Tumours actively prevent the formation of immune responses by so-called cytotoxic T cells, which are essential in combating cancer. Researchers at the Technical University of Munich (TUM) and the Ludwig-Maximilians-Universität München (LMU) Hospital have now uncovered for the first time how this exactly happens.
The study in the journal Nature provides rationales for new cancer immunotherapies and could make existing treatments more effective. A second paper in Nature confirms the findings.
In cancer, tumours often impair the body's immune response. For example, they can prevent immune cells from perceiving cancer cells as a threat or render them inactive. Immunotherapies aim to overcome these mechanisms and stimulate the immune system, in particular the T cells.
However, such therapies do not work for a large number of cancer patients. Researchers around the world are looking for the causes and new counter-strategies.
Messenger substance stops effector development of T cells in tumours
A team led by Dr. Jan Böttcher, research group leader at the Institute of Molecular Immunology at TUM, and Prof. Sebastian Kobold, Deputy Director of the Department of Clinical Pharmacology at LMU Klinikum München, has now discovered that tumours use a messenger substance to influence immune cells in an early phase of the immune response. Many cancer cells show increased secretion of the messenger substance prostaglandin E2. The researchers were able to show that prostaglandin E2 binds to EP2 and EP4, two receptors on the surface of certain immune cells.
These so-called stem-like T cells migrate from other areas of the body into the tumour. If the immune response is successful, they multiply in the tumour and develop into cytotoxic T cells that attack the cancer. "This whole process is strongly limited when tumours secrete prostaglandin E2 and this factor binds to EP2 and EP4 receptors," says Jan Böttcher. "The T cell response collapses and the tumour can progress." If the researchers prevented the interaction of messenger substance and receptor in tumour models, the immune system was able to fight tumours effectively.
Current therapies address a later point of the immune response
"We have discovered a mechanism that influences the body's immune response in a crucial phase," says Jan Böttcher. "Many tumours prevent the stem-like T cells from generating cytotoxic T cells in the tumour that could attack the cancer."
Current immunotherapies aim to prevent the cancer from switching off immune responses at a later phase. Checkpoint inhibitor therapies, for example, aim to release the blockade of fully differentiated cytotoxic T cells and "switch them back on". Before the dreaded T cell exhaustion sets in, which other researchers are trying to prevent, differentiated T cells must also be present.
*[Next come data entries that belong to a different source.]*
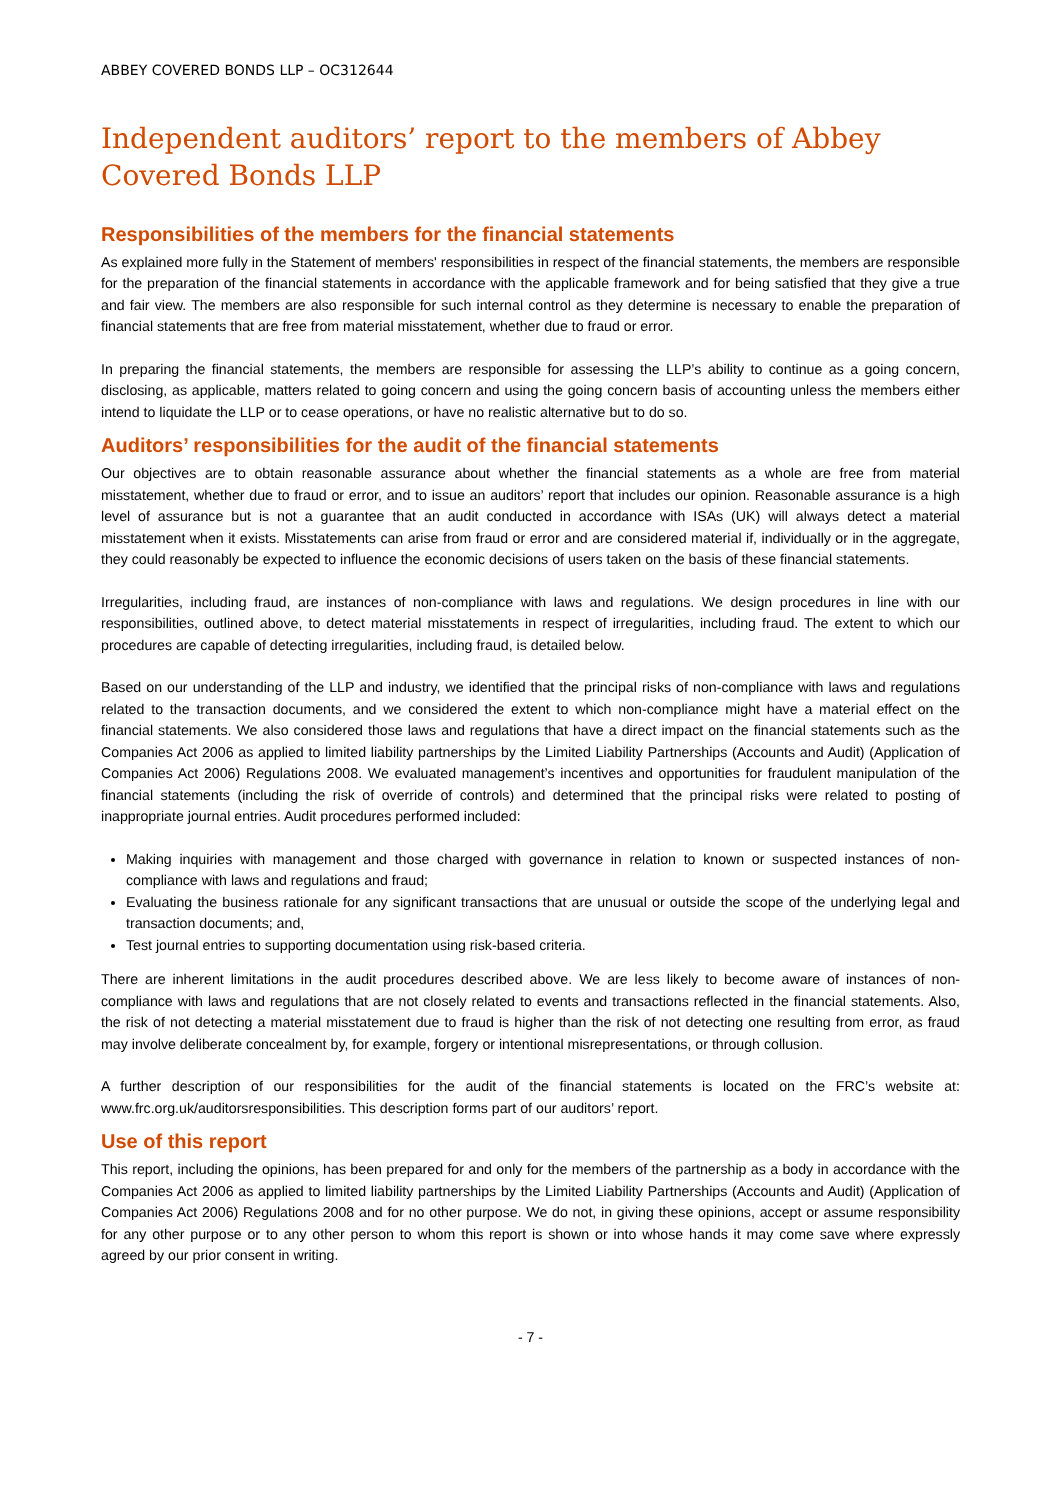ABBEY COVERED BONDS LLP – OC312644
Independent auditors’ report to the members of Abbey Covered Bonds LLP
Responsibilities of the members for the financial statements
As explained more fully in the Statement of members' responsibilities in respect of the financial statements, the members are responsible for the preparation of the financial statements in accordance with the applicable framework and for being satisfied that they give a true and fair view. The members are also responsible for such internal control as they determine is necessary to enable the preparation of financial statements that are free from material misstatement, whether due to fraud or error.
In preparing the financial statements, the members are responsible for assessing the LLP’s ability to continue as a going concern, disclosing, as applicable, matters related to going concern and using the going concern basis of accounting unless the members either intend to liquidate the LLP or to cease operations, or have no realistic alternative but to do so.
Auditors’ responsibilities for the audit of the financial statements
Our objectives are to obtain reasonable assurance about whether the financial statements as a whole are free from material misstatement, whether due to fraud or error, and to issue an auditors’ report that includes our opinion. Reasonable assurance is a high level of assurance but is not a guarantee that an audit conducted in accordance with ISAs (UK) will always detect a material misstatement when it exists. Misstatements can arise from fraud or error and are considered material if, individually or in the aggregate, they could reasonably be expected to influence the economic decisions of users taken on the basis of these financial statements.
Irregularities, including fraud, are instances of non-compliance with laws and regulations. We design procedures in line with our responsibilities, outlined above, to detect material misstatements in respect of irregularities, including fraud. The extent to which our procedures are capable of detecting irregularities, including fraud, is detailed below.
Based on our understanding of the LLP and industry, we identified that the principal risks of non-compliance with laws and regulations related to the transaction documents, and we considered the extent to which non-compliance might have a material effect on the financial statements. We also considered those laws and regulations that have a direct impact on the financial statements such as the Companies Act 2006 as applied to limited liability partnerships by the Limited Liability Partnerships (Accounts and Audit) (Application of Companies Act 2006) Regulations 2008. We evaluated management’s incentives and opportunities for fraudulent manipulation of the financial statements (including the risk of override of controls) and determined that the principal risks were related to posting of inappropriate journal entries. Audit procedures performed included:
Making inquiries with management and those charged with governance in relation to known or suspected instances of non-compliance with laws and regulations and fraud;
Evaluating the business rationale for any significant transactions that are unusual or outside the scope of the underlying legal and transaction documents; and,
Test journal entries to supporting documentation using risk-based criteria.
There are inherent limitations in the audit procedures described above. We are less likely to become aware of instances of non-compliance with laws and regulations that are not closely related to events and transactions reflected in the financial statements. Also, the risk of not detecting a material misstatement due to fraud is higher than the risk of not detecting one resulting from error, as fraud may involve deliberate concealment by, for example, forgery or intentional misrepresentations, or through collusion.
A further description of our responsibilities for the audit of the financial statements is located on the FRC’s website at: www.frc.org.uk/auditorsresponsibilities. This description forms part of our auditors’ report.
Use of this report
This report, including the opinions, has been prepared for and only for the members of the partnership as a body in accordance with the Companies Act 2006 as applied to limited liability partnerships by the Limited Liability Partnerships (Accounts and Audit) (Application of Companies Act 2006) Regulations 2008 and for no other purpose. We do not, in giving these opinions, accept or assume responsibility for any other purpose or to any other person to whom this report is shown or into whose hands it may come save where expressly agreed by our prior consent in writing.
- 7 -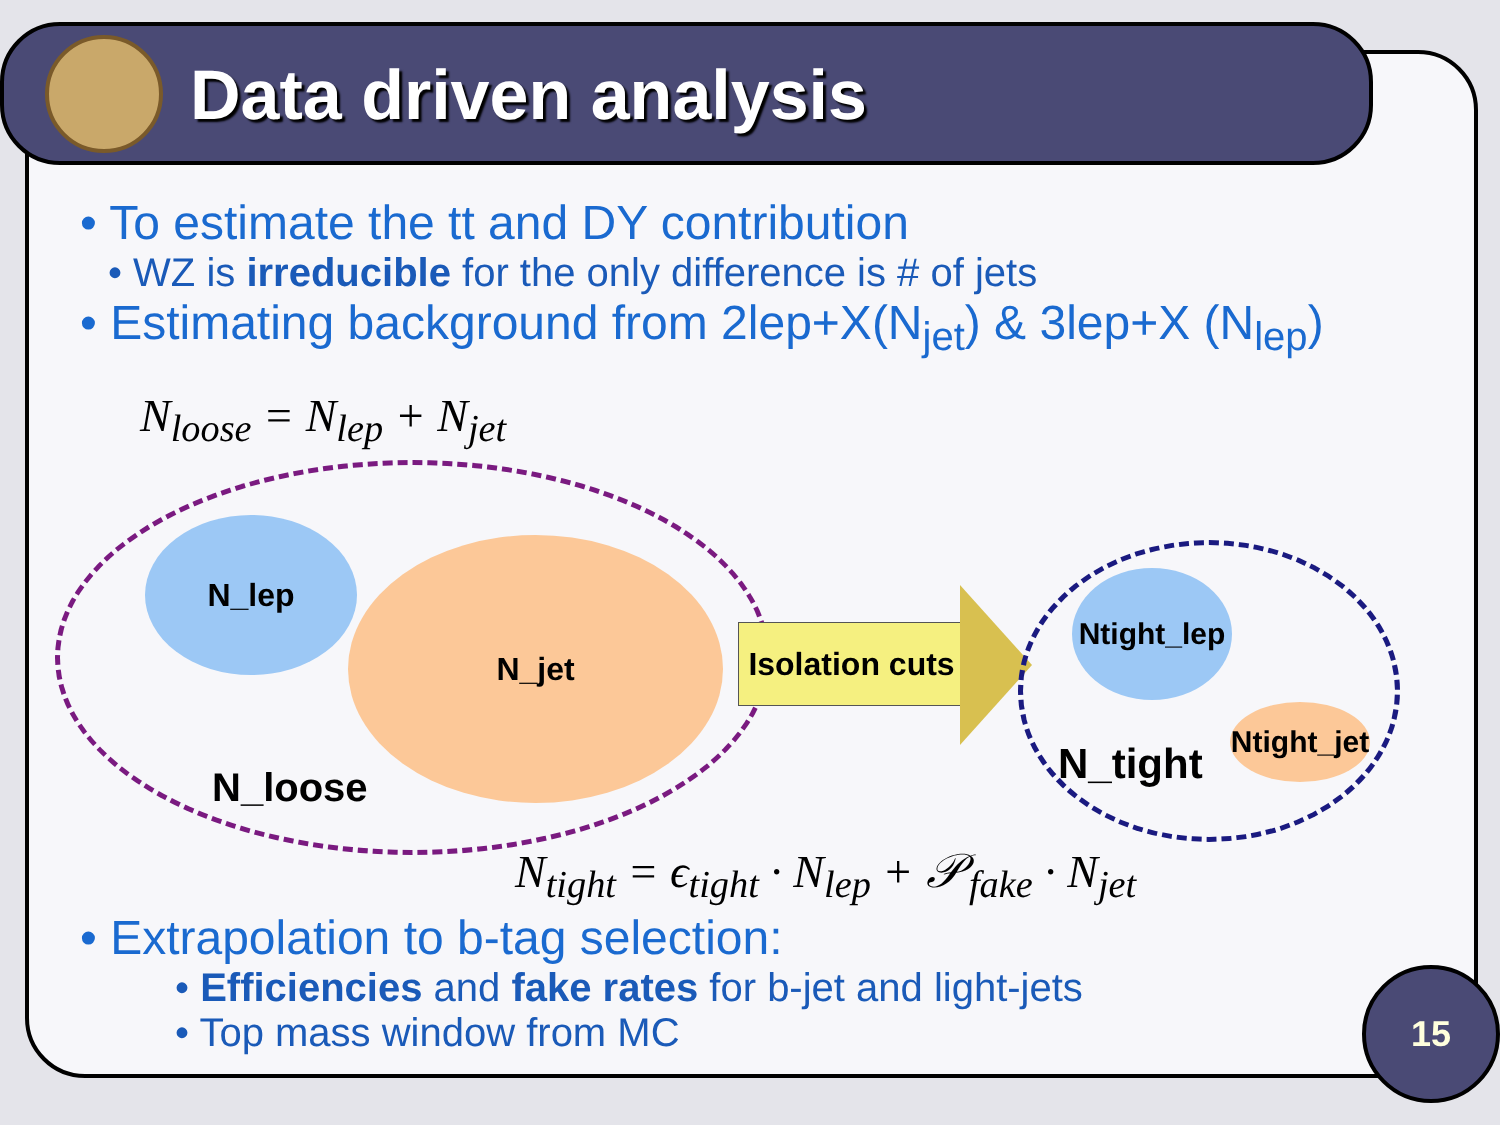Data driven analysis
• To estimate the tt and DY contribution
• WZ is irreducible for the only difference is # of jets
• Estimating background from 2lep+X(N<sub>jet</sub>) & 3lep+X (N<sub>lep</sub>)
N<sub>loose</sub> = N<sub>lep</sub> + N<sub>jet</sub>
N_lep
N_jet
N_loose
Isolation cuts
Ntight_lep
Ntight_jet
N_tight
N<sub>tight</sub> = ϵ<sub>tight</sub> · N<sub>lep</sub> + 𝒫<sub>fake</sub> · N<sub>jet</sub>
• Extrapolation to b-tag selection:
• Efficiencies and fake rates for b-jet and light-jets
• Top mass window from MC
15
Increase the effectiveness of existing therapies
"Current treatment approaches would probably be more effective if the effects of prostaglandin E2 on stem-like T cells is blocked to enable their unhindered differentiation within tumour tissue," says Sebastian Kobold.
This similarly applies to recent approaches that rely on the protein IL-2 to stimulate T cells. The current study shows that as soon as the prostaglandin E2 binds to the two receptors, T cells can no longer respond to IL-2. "We suspect that even the body's own IL-2 signals may be sufficient to enable T cells to successfully fight cancer once the effects of prostaglandin E2 have been stopped," says Sebastian Kobold.
Second study in "Nature" confirms results
A second research publication in Nature investigates the effects of prostaglandin E2 on the immune system. For this study, the authors, researchers from the University Hospital of Lausanne, collaborated with the Munich team.
In their laboratory, they among other things examined T cells from human tumour tissue. When they blocked the release of prostaglandin E2 in cancer tissue, the T cells showed better expansion and were thus able to fight human cancer cells more effectively.
Search for counter-strategies begins
"We now have a concrete starting point for significantly improving immunotherapies," says Jan Böttcher. "Researchers around the world must now develop strategies to overcome the tumours' defence. We need to stop the effects of prostaglandin E2 - either by preventing tumours from producing the molecule or by making immune cells resistant to it."